4. Alla luce di tali precisazioni, dunque, si risolve il dubbio interpretativo sotteso alla rimessione alla Sezione ordinaria della presente causa da parte della Sezione sesta di questa Corte di cassazione, nè assume efficacia sanante la trasposizione, all’interno della memoria depositata in vista della presente udienza, di copia in versione fotografica della procura speciale alle liti sopra descritta.

5. Con il secondo motivo di ricorso si sostiene, inoltre, che la Corte territoriale, violando gli artt. 434,115,116,83 e 232 c.p.c., abbia errato nel ritenere superata la presunzione di rilascio in Italia della procura ed abbia posto a carico della parte ricorrente l’onere di provare tale circostanza attraverso l’ammissione dell’interrogatorio formale. Tale motivo è infondato poichè la Corte territoriale ha posto a base del ritenuto superamento della presunzione di rilascio della procura in Italia una serie di elementi, quali l’assenza di ogni indicazione del luogo e della data di rilascio della procura, la pacifica (stabile) residenza della ricorrente in un paese estero (Slovenia), nonchè il suo comportamento processuale e, in particolare, la mancata comparizione, non giustificata, in udienza per rispondere all’interrogatorio formale deferitole. In proposito deve rilevarsi che, come emerge dalla sentenza impugnata, l’interrogatorio formale era stato deferito sulla circostanza relativa al luogo in cui la procura a margine del ricorso era stata sottoscritta: la mancata risposta rappresenta pertanto un fatto qualificato riconducibile al più ampio ambito del comportamento della parte nel processo cui il giudice può riconnettere valore di ammissione dei fatti dedotti e così di prova, secondo la sua prudente valutazione (Cass. 13 novembre 1997, n. 11233; Cass. 12 dicembre 2005, n. 27320).

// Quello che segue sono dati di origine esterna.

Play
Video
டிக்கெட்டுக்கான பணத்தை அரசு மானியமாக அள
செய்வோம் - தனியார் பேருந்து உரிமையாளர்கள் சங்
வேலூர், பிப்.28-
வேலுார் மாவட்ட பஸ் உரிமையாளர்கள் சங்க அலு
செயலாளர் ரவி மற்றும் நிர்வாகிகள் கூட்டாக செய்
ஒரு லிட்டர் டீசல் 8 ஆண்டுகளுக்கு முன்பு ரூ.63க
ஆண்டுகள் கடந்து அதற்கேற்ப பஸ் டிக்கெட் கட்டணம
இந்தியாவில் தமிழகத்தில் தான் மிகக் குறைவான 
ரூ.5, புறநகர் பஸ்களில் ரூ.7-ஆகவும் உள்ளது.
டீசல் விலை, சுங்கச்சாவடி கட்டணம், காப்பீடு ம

6. In definitiva, il ricorso va rigettato e le spese seguono la soccombenza nella misura liquidata in dispositivo in difetto di idonea dichiarazione di esonero sottoscritta dalla parte ai sensi dell’art. 152 disp. att. c.p.c..

PQM

La Corte rigetta il ricorso e condanna la ricorrente al pagamento, in favore del contro ricorrente, delle spese del giudizio di legittimità che liquida in Euro 2000,00 per compensi, oltre alle spese forfettarie nella misura del 15 per cento, agli esborsi liquidati in Euro 200,00 ed agli accessori di legge.

Così deciso in Roma, nella Camera di Consiglio, il 3 ottobre 2017.